Except..., it actually turns out to be a little more complicated,
because:
- PulseAudio defaults to doing something clever that *should*
make playback better (look up "glitch-free audio") but which,
as I understand it, tends to trigger bugs in ALSA; so any
"load-module module-udev-detect" directives in default.pa may
need to be modified to be "load-module module-udev-detect tsched=0"
on each host.
- There were major problems in PulseAudio's latency-matching code
that weren't resolved until this past January; so you want
PulseAudio 0.9.23, but it doesn't actually exist yet....

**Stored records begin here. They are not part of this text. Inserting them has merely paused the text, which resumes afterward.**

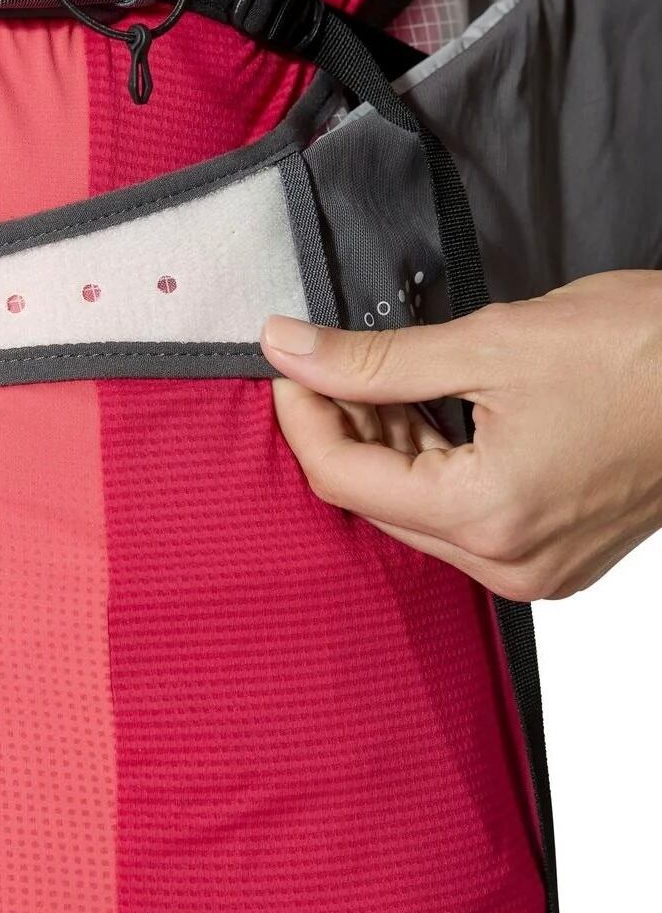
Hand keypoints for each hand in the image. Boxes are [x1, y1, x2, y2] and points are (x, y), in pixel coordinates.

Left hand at [261, 271, 661, 601]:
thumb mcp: (492, 342)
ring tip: (380, 377)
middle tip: (327, 360)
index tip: (287, 356)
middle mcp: (510, 566)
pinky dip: (434, 469)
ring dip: (386, 448)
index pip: (344, 477)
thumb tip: (289, 347)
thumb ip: (377, 358)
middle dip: (341, 429)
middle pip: (374, 503)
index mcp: (489, 517)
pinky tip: (429, 413)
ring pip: (416, 515)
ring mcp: (538, 570)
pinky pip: (463, 522)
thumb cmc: (645, 351)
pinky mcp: (559, 557)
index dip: (302, 412)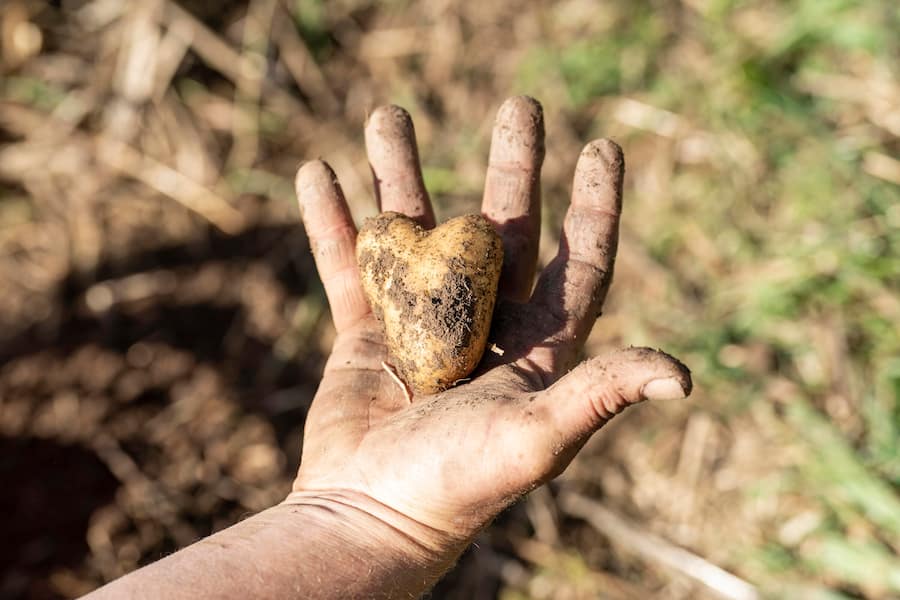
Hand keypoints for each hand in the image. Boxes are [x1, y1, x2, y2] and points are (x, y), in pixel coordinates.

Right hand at [290, 97, 690, 563]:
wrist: (369, 518)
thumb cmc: (457, 486)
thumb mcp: (536, 438)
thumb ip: (600, 395)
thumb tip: (684, 376)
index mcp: (538, 348)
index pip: (578, 263)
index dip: (594, 206)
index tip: (602, 148)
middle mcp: (487, 328)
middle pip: (502, 229)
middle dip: (511, 166)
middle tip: (520, 107)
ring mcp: (422, 326)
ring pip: (415, 232)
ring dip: (400, 173)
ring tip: (386, 114)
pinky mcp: (365, 335)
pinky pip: (348, 264)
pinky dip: (332, 222)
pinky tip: (318, 174)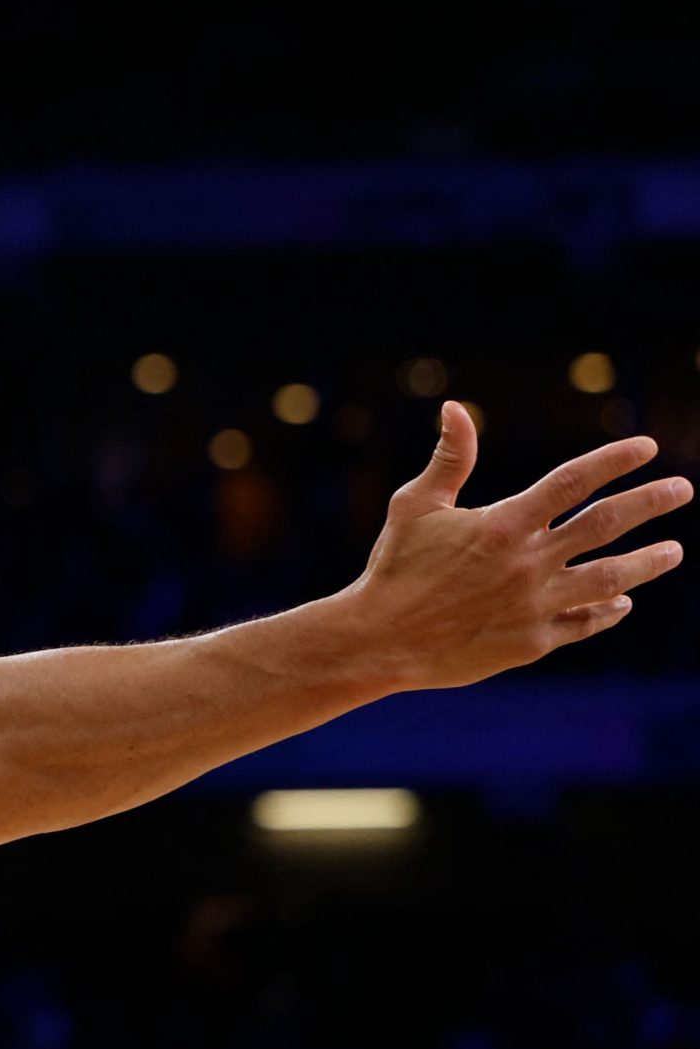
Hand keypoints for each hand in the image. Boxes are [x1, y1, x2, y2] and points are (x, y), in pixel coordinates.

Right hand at [349, 402, 687, 689]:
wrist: (378, 641)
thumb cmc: (392, 568)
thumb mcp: (415, 506)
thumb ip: (450, 458)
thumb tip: (455, 406)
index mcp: (503, 524)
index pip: (574, 482)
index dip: (615, 460)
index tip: (647, 448)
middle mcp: (528, 563)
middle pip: (607, 525)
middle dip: (651, 503)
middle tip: (682, 489)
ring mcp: (535, 605)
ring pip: (610, 579)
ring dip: (648, 562)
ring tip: (673, 551)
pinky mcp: (532, 642)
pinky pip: (583, 623)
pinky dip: (608, 611)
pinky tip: (622, 601)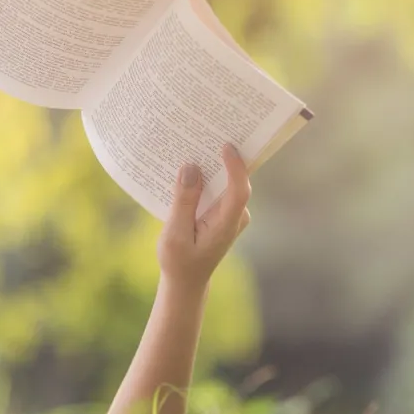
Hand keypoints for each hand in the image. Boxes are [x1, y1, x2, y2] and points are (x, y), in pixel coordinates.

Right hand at [157, 144, 251, 290]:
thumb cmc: (178, 261)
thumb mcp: (174, 233)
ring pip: (226, 184)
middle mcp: (235, 217)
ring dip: (213, 166)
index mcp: (226, 224)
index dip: (236, 167)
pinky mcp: (223, 213)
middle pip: (235, 182)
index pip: (239, 191)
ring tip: (199, 142)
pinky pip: (219, 189)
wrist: (186, 281)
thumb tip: (191, 168)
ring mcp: (231, 215)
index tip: (226, 146)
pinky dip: (208, 177)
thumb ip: (183, 201)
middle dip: (223, 158)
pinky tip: (192, 165)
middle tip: (210, 132)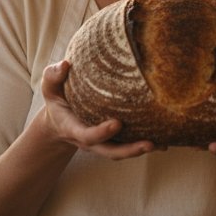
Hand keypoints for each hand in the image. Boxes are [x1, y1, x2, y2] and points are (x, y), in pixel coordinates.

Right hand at [39, 60, 158, 159]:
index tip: (117, 124)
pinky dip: (147, 145)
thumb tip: (65, 64)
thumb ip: (53, 76)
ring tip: (162, 144)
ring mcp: (103, 143)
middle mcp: (90, 140)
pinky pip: (130, 145)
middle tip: (149, 144)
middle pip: (110, 151)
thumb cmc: (58, 99)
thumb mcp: (50, 87)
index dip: (102, 133)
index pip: (87, 135)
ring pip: (122, 151)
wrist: (60, 120)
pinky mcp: (114, 141)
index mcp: (74, 128)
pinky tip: (166, 140)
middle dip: (129, 150)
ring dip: (142, 150)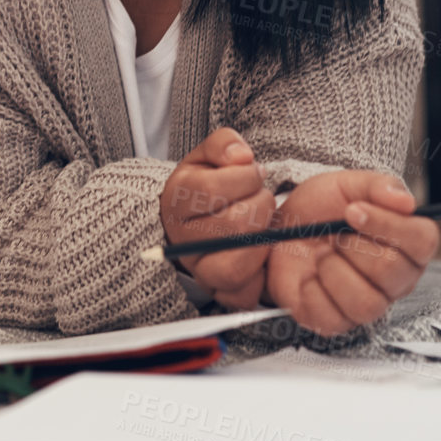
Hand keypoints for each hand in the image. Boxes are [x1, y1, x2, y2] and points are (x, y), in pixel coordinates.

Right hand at [159, 127, 275, 308]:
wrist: (188, 221)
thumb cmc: (203, 188)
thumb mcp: (207, 157)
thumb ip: (223, 144)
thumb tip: (241, 156)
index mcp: (175, 201)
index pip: (213, 189)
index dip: (246, 176)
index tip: (252, 173)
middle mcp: (181, 240)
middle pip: (233, 227)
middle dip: (261, 205)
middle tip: (262, 198)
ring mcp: (198, 270)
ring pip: (234, 268)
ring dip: (262, 242)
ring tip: (265, 226)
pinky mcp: (217, 293)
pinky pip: (242, 296)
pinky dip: (259, 277)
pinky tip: (260, 252)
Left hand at [264, 171, 439, 336]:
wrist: (280, 228)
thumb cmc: (321, 209)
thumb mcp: (347, 185)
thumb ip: (378, 186)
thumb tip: (407, 202)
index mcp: (408, 244)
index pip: (423, 240)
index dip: (390, 225)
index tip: (354, 210)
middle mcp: (396, 279)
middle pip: (392, 271)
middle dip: (353, 245)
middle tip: (333, 233)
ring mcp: (368, 303)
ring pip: (367, 302)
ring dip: (334, 271)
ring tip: (321, 254)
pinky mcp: (336, 321)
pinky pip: (334, 319)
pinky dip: (313, 292)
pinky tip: (308, 275)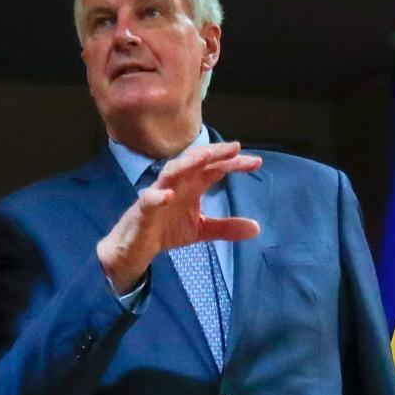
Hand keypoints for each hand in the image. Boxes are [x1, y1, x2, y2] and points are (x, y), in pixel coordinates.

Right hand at [97, 141, 262, 293]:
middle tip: (235, 148)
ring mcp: (159, 193)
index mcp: (192, 185)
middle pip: (196, 162)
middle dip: (214, 154)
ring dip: (187, 163)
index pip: (215, 168)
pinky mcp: (143, 210)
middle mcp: (177, 184)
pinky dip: (157, 196)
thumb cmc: (166, 229)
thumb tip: (257, 228)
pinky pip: (149, 200)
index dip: (234, 164)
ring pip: (172, 172)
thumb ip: (226, 227)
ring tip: (204, 156)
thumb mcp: (201, 230)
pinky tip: (167, 195)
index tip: (256, 162)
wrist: (136, 246)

On Debian 6.0, I just grabbed src/modules/rtp/module-rtp-recv.c
from git and spliced it into the version of PulseAudio that Debian
already had (there were a couple of minor wrinkles, there, that I
needed to smooth out--nothing hard, though). Figuring out that
this module was buggy and needed to be updated was probably
the biggest problem that I ran into.
I installed ptpd for super-accurate clock-sync between hosts, though ntpd
would probably be sufficient. Not sure--I haven't got around to
trying to run this with NTP in stead of PTP.
I also installed rtkit, which PulseAudio can use to get realtime scheduling
(in Debian, I had to get this from Wheezy/testing; it installed fine
on 6.0/Squeeze, though).
If your RTP-broadcasting machine has multiple network interfaces,
make sure you're routing the multicast packets out over the correct one--
I did run into a problem with that :)
Oh--the system does hiccough when the hosts go through DHCP cycles,
so you'll want to find a way of setting your network up such that
your audio-system doesn't decide to renew its DHCP leases
in the middle of a party... ;)
--
"Don't be afraid to ask (λf.((λx.xx) (λr.f(rr))))."